Jeff Johnson, CNSNews.com
Thursday, Sept. 19, 2002

Capitol Hill -- The lead investigator for the joint House and Senate inquiry said in the committee's first public hearing Wednesday that Congress was warned that Osama bin Laden was planning a large-scale attack against U.S. or Israeli interests two months before Sept. 11, 2001.

There was "a modest, but relatively steady stream of intelligence information indicating the possibility of terrorist attacks inside the United States," according to the joint committee's staff director, Eleanor Hill.

"They generally did not contain specific information as to where, when and how a terrorist attack might occur and generally are not corroborated by further information," she said in a prepared statement.

Based on information gathered by the committee, there were a total of 28 pieces of intelligence information gathered after June 1998 that hinted bin Laden wanted to strike the U.S., including 11 indicating an imminent attack after March 2001.

Additionally, 12 so-called "intelligence indicators" lead analysts to believe that al-Qaeda would use airplanes to strike targets in Washington, D.C., and New York.

Specific details were lacking from those "indicators," Hill said, and the reports were frequently from sources with questionable credibility and could not be corroborated.

That lack of corroboration did not stop intelligence officials from issuing a sobering warning in a briefing to congressional leaders in July 2001.

"We believe that [bin Laden] will launch a significant terrorist attack against U.S. and/or Israeli interests in the coming weeks," the warning stated. "The attack will be spectacular and designed to inflict mass casualties against U.S. facilities or interests. Attack preparations have been made. Attack will occur with little or no warning."

Hill told the committee that adequate resources were not dedicated to analyzing the bin Laden threat because of competing demands within the government.

"The intelligence community responds to its "customers." Customers being other parts of government that are tasking them to come up with intelligence on certain items," she explained. "There were customers that they had to satisfy, they felt they had to satisfy and were told to satisfy on topics other than al-Qaeda."

Rep. Nancy Pelosi, D-Calif., ranking Democrat on the House Intelligence Committee, echoed the feelings of many members of the committee with her response to the disclosures.

"If it could have been prevented, that bodes well for the future," she said, "but we'll all be haunted by the guilt associated with that, and that's not even good enough punishment for us."

Sen. Richard Shelby, R-Ala., ranking Republican on the Senate Intelligence Committee, had opposed an independent inquiry into the attacks.
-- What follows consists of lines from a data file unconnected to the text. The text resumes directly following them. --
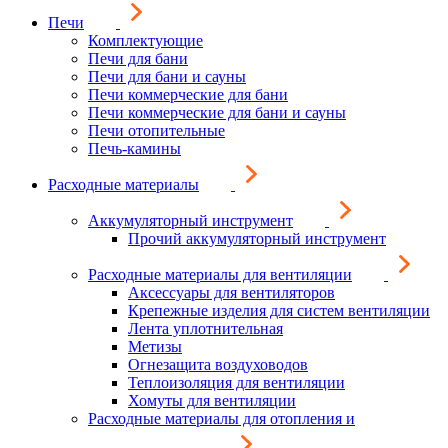
Печи
Комплектующие
Печи для бани
Печи для бани и сауны
Печи коммерческие для бани
Печи коммерческие для бани и сауны
Печи отопительные
Печь-камины
Расходные материалы
Аккумуляторный инструмент
Прочий аккумуляторный инструмент
Расходные материалы для вентиляции
Аксессуары для вентиляторов
Крепежные изделия для систем вентиляции
Лента уплотнительная
Метизы
Огнезащита воздуховодов
Теплоизоляция для вентиляции
Хомуты для вентиляции
Расходные материалы для отопления и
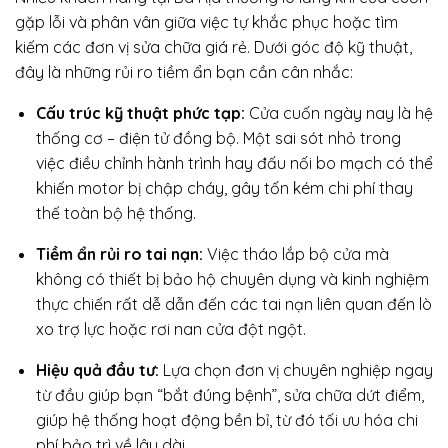
gặp lỗi và phân vân giữa việc tự khắc phục hoặc tìm
kiếm các đơn vị sửa chữa giá rẻ. Dưới góc độ kỹ thuật,
đây là những rủi ro tiềm ẩn bạn cần cân nhắc:
Cấu trúc kỹ thuật phức tạp:
Cửa cuốn ngày nay là hệ
thống cơ – điện tử đồng bộ. Một sai sót nhỏ trong
việc điều chỉnh hành trình hay đấu nối bo mạch có thể
khiến motor bị chập cháy, gây tốn kém chi phí thay
thế toàn bộ hệ thống.
Tiềm ẩn rủi ro tai nạn:
Việc tháo lắp bộ cửa mà
không có thiết bị bảo hộ chuyên dụng và kinh nghiệm
thực chiến rất dễ dẫn đến các tai nạn liên quan đến lò
xo trợ lực hoặc rơi nan cửa đột ngột.
Hiệu quả đầu tư:
Lựa chọn đơn vị chuyên nghiệp ngay
từ đầu giúp bạn “bắt đúng bệnh”, sửa chữa dứt điểm,
giúp hệ thống hoạt động bền bỉ, từ đó tối ưu hóa chi
phí bảo trì về lâu dài.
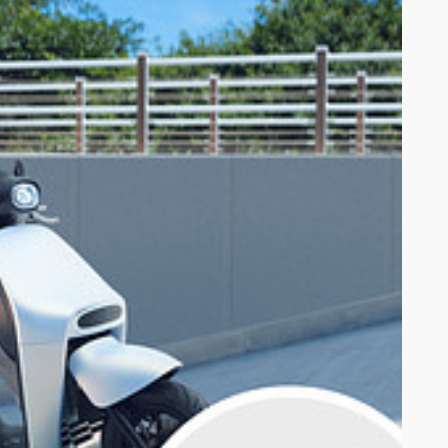
整之姓名。Gogoro 將以電話致電得獎者。如 Gogoro 無法成功聯繫到車
受贈名額。
電話、E-MAIL、身分證正面影本及照片，以下簡稱「個人資料」）予
外之其他用途。得獎者於提供個人資料時，應向 Gogoro 明確表達其允許
Gogoro 不提供任何補償，亦不會遞補得獎名額。
行相關聯繫以及從事行銷活動（以下簡稱「蒐集目的」）之用；Gogoro 不
 得取消其參加及/或得獎權益。
獎者不得轉售贈品。惟 Gogoro 得變更贈送之品項及內容，得獎者同意
得贈品之數量。經 Gogoro 認定使用不當方式招攬者， Gogoro
10% 稅款；得獎獎品金額介於新台幣 1,001 至新台幣 20,000 者
憑以申報年度綜合所得稅；(3) 得獎者若為非中華民國境內居住之個人，得依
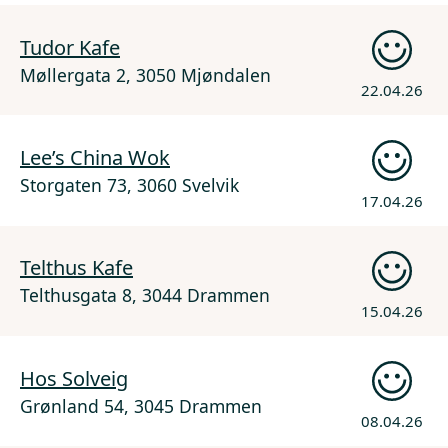
Tudor Kafe
Møllergata 2, 3050 Mjøndalen
22.04.26
Lee’s China Wok
Storgaten 73, 3060 Svelvik
17.04.26
Telthus Kafe
Telthusgata 8, 3044 Drammen
15.04.26
Hos Solveig
Grønland 54, 3045 Drammen
08.04.26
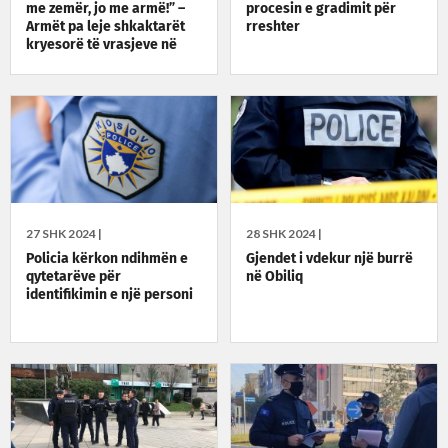
me zemër, jo me armë!” –
procesin e gradimit për
Armët pa leje shkaktarët
rreshter
kryesorë të vrasjeve në
Kosovë
27 SHK 2024 |
28 SHK 2024 |
Policia kërkon ndihmën e
Gjendet i vdekur një burrë
qytetarëve për
në Obiliq
identifikimin e një personi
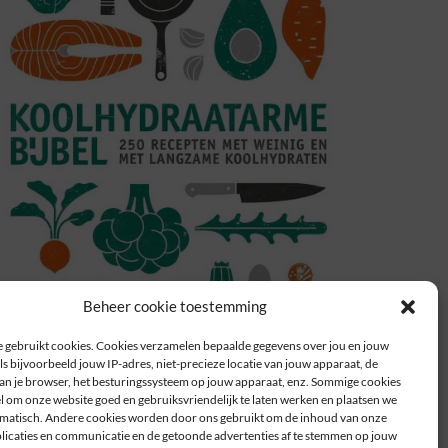
Beheer cookie toestemming
 gebruikt cookies. Cookies verzamelen bepaalde gegevens over jou en jouw
s bijvoorbeeld jouw IP-adres, niet-precieze locatie van jouw apparaat, de
n je browser, het besturingssysteem op jouw apparaat, enz. Sommige cookies
el om onze website goed en gebruiksvriendelijk te laten werken en plaatsen we
atisch. Andere cookies worden door ons gebruikt om de inhoud van onze
plicaties en communicatie en de getoonde advertenties af te stemmen op jouw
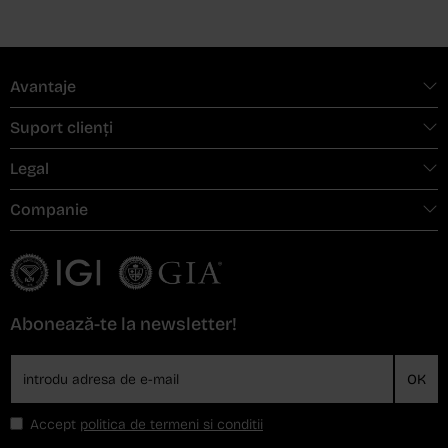
Avantaje
Suport clienți
Legal
Companie
Abonează-te la newsletter!
OK
Accept
politica de termeni si conditii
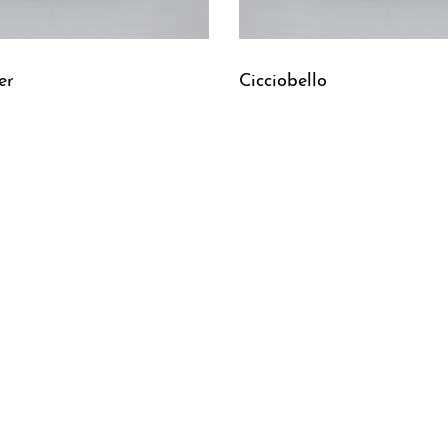
er
Cicciobello
Leggi tutto
UICKVIEW
QUICKVIEW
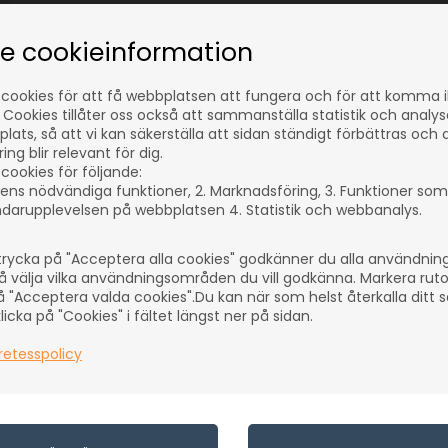
se cookieinformation
 cookies för att få webbplatsen att fungera och för att komma 
Låt dig inspireras av mer:
 Cookies tillåter oss också att sammanställa statistik och analy
lats, så att vi kan säkerställa att sidan ständigt förbättras och 
Hantverk och Hobby
Chestnut Products
ng blir relevant för dig.
cookies för följande:
Träsvarvning
ens nödvändiga funktioner, 2. Marknadsföring, 3. Funktioner som
darupplevelsen på webbplatsen 4. Statistik och webbanalys.
Överflatebehandling för träsvarvning
Olja
rycka på "Acceptera alla cookies" godkänner du alla användni
å välja vilka användningsområden du vill godkänna. Markera rut
å "Acceptera valda cookies".Du kan när som helst återkalla ditt
icka på "Cookies" i fältet längst ner på sidan.
retesspolicy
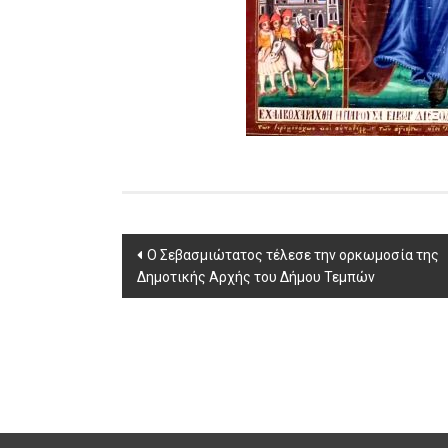
Post
Ο Σεβασμιώτατος τέλεσε την ορκωμοσία της
Δημοτικής Αρχής του Δήμου Τεμπών
navigation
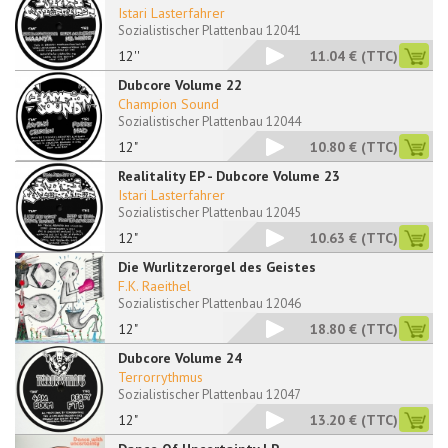
Istari Lasterfahrer
Sozialistischer Plattenbau 12041
12''
11.04 €
(TTC)
Dubcore Volume 22
Champion Sound
Sozialistischer Plattenbau 12044
12"
10.80 €
(TTC)
Realitality EP - Dubcore Volume 23
Istari Lasterfahrer
Sozialistischer Plattenbau 12045
12"
10.63 €
(TTC)
Die Wurlitzerorgel des Geistes
F.K. Raeithel
Sozialistischer Plattenbau 12046
12"
18.80 €
(TTC)
Dubcore Volume 24
Terrorrythmus
Sozialistischer Plattenbau 12047
12"
13.20 €
(TTC)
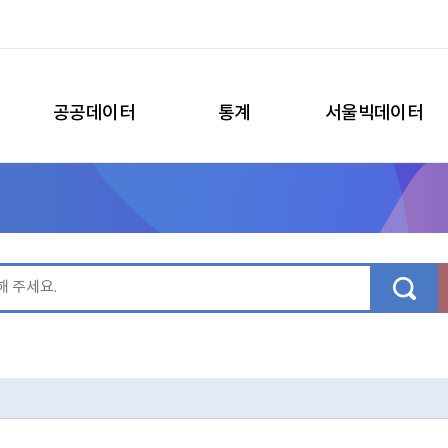
공공데이터
통계
서울빅데이터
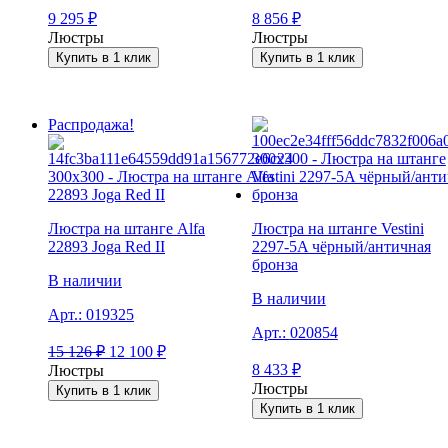
9 295
₽
8 856
₽
Люстры
Люстры
Купить в 1 клик
Купить в 1 клик
Распродажа!
Люстра на штанге Alfa
Люстра на штанге Vestini
22893 Joga Red II
2297-5A чёрный/античная
бронза
В наличии
В наличии
Арт.:
019325
Арт.:
020854
15 126
₽
12 100
₽
8 433
₽
Люстры
Люстры
Купить в 1 клик
Купить в 1 клик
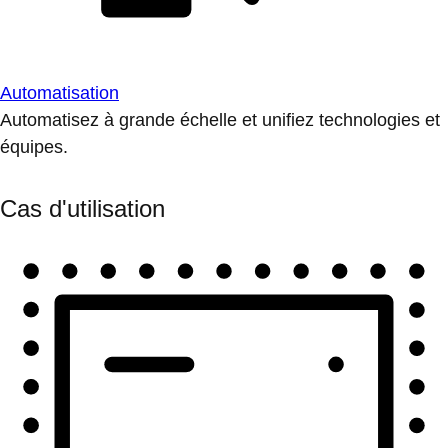
Automatisation
Automatisez à grande échelle et unifiez technologies et
équipes.
Cas d'utilisation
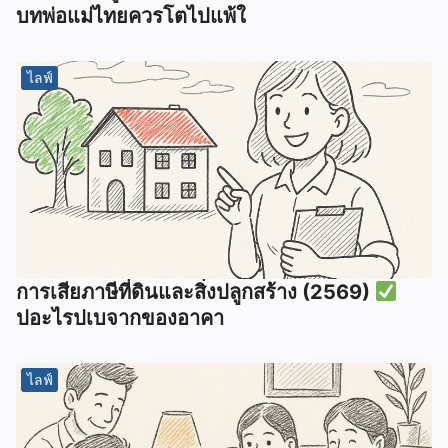
บทพ่อแม่ไทยควรโตไปแพ้ใ
ไลฟ์
การเสียภาษีที่ดินและสิ่งปลูกสร้าง (2569)
ปอะไรปเบจากของอาคา
ไลฟ์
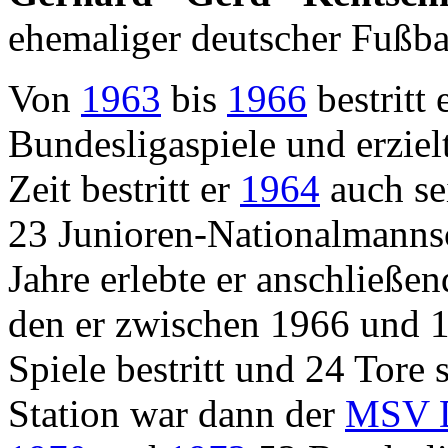
ehemaliger deutscher Fußbal
Von
1963
bis
1966
bestritt 
Bundesligaspiele und erziel
Zeit bestritt er
1964
auch se
23 Junioren-Nationalmannsc
Jahre erlebte er anschließe
den er zwischen 1966 und 
Spiele bestritt und 24 Tore 
Station war dann der
MSV D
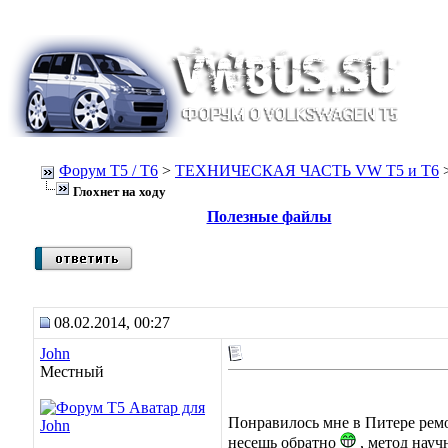
Форум Т5 / T6
>
ТЕХНИЧЕСКАЯ ЧАСТЬ VW T5 и T6
Глохнет на ходу
Полезные файлы
08.02.2014, 00:27
John
Местный
Понравилось мне в Питере ремон
несешь обратно
, метод науч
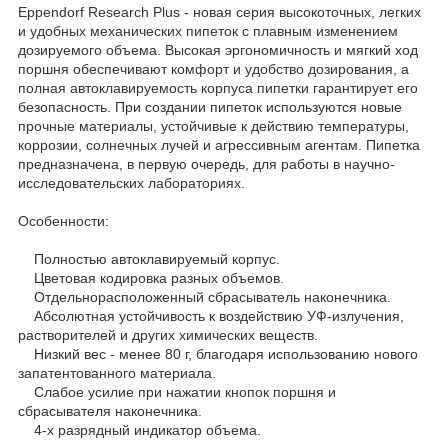
Eppendorf Research Plus - новая серия высокоточных, легких
и удобных механических пипеток с плавным изменением
дозируемого объема. Высокая эргономичность и мягкий ход
поршня обеспечивают комфорт и удобство дозирования, а
полная автоклавируемость корпуса пипетки гарантирует его
безопасность. При создании пипеток используются новые
прочные материалы, устойчивые к действию температуры,
коррозии, солнечных лучей и агрессивным агентам. Пипетка
предназначена, в первую очередь, для работы в научно-
исследовательских лабораториях.
Особенности:
Полностью автоклавируемый корпус.
Цветовая кодировка разных объемов.
Отдельнорасположенный сбрасыватель наконечника.
Абсолютная устойчивость к воздействию УФ-излучения,
растворителей и других химических веществ.
Низкий вес - менее 80 г, благодаря использованию нового
запатентованного материала.
Слабое усилие при нажатии кнопок поршня и
сбрасывателя наконечника.
4-х разрядный индикатор объема.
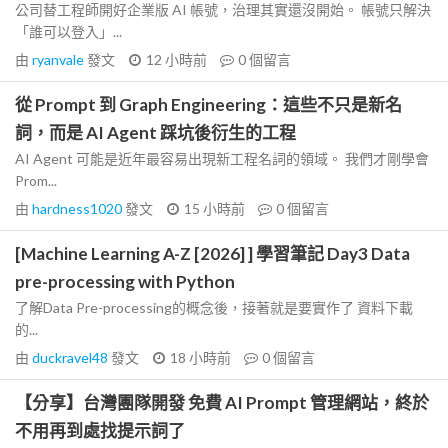
公司替工程師開好企業版 AI 帳號，治理其實還沒開始。 帳號只解決
「誰可以登入」...
由
ryanvale
發文
12 小時前
0
個留言
從 Prompt 到 Graph Engineering：這些不只是新名
詞，而是 AI Agent 踩坑後衍生的工程
AI Agent 可能是近年最容易出現新工程名詞的領域。 我們才剛學會
Prom...
由
hardness1020
發文
15 小時前
0
個留言
[Machine Learning A-Z [2026] ] 學習筆記 Day3 Data
pre-processing with Python
了解Data Pre-processing的概念後，接著就是要實作了 資料下載
的...
由
duckravel48
發文
18 小時前
0
個留言
【分享】台灣團隊開發 免費 AI Prompt 管理網站，終於
不用再到處找提示詞了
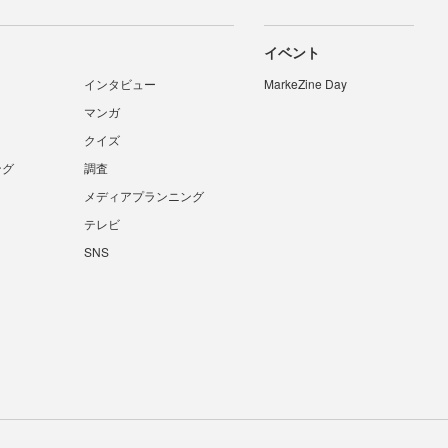
イベント
インタビュー
MarkeZine Day
マンガ
クイズ
ング
調査
メディアプランニング
テレビ
SNS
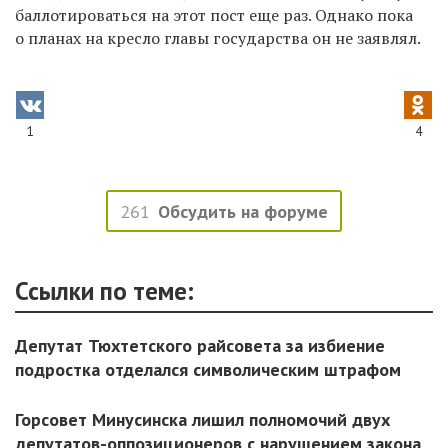
баллотироваться на этот пост еще раз. Однако пока
о планах на кресло главы государства он не заявлял.
1
4
261
Обсудить на форуме
Ссылки по теме:
Депутат Тюхтетского райсовета за избиение
подростка отделался символическим штрафом
Горсовет Минусинска лишил полномочий двух
депутатов-оппозиционеров с нарушением закона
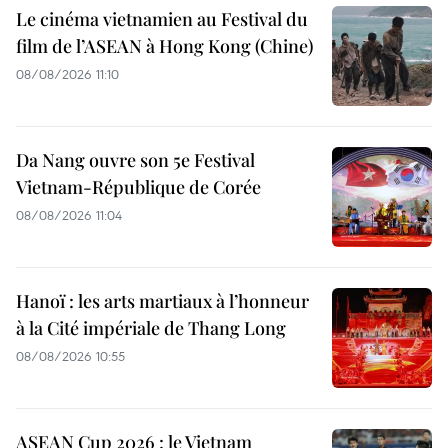
Le cinéma vietnamien au Festival du
film de l’ASEAN à Hong Kong (Chine)
08/08/2026 11:10
Da Nang ouvre son 5e Festival
Vietnam-République de Corée
08/08/2026 11:04
Hanoï : les arts martiaux à l’honneur
à la Cité impériale de Thang Long
08/08/2026 10:55
ASEAN Cup 2026 : le Vietnam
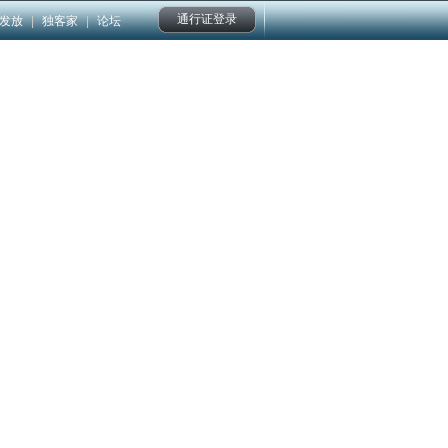
通行证登录
发放
|
独客家
|
论坛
He now supports such a probe.

"Our inability to detect and prevent the Sept. 11 attacks was an intelligence failure of unprecedented magnitude," said Shelby.

He noted that many members of Congress, who had been unwilling to consider that an "intelligence failure" preceded the attacks, "are now convinced of it."

The Bush administration and Republican leaders in both the House and Senate are on record as opposing such an independent probe.

Shelby complained in television appearances Wednesday that the committee was not getting the cooperation it needed from the intelligence community.

"Absolutely not," he told NBC's "Today" show.

Pelosi cautioned all involved with the government's intelligence efforts that their full cooperation with the joint committee''s investigation was non-negotiable.

"If any of these agencies of government in the intelligence community are not dealing honestly with us, and by that I mean being forthcoming with information," she warned, "I believe there will be hell to pay."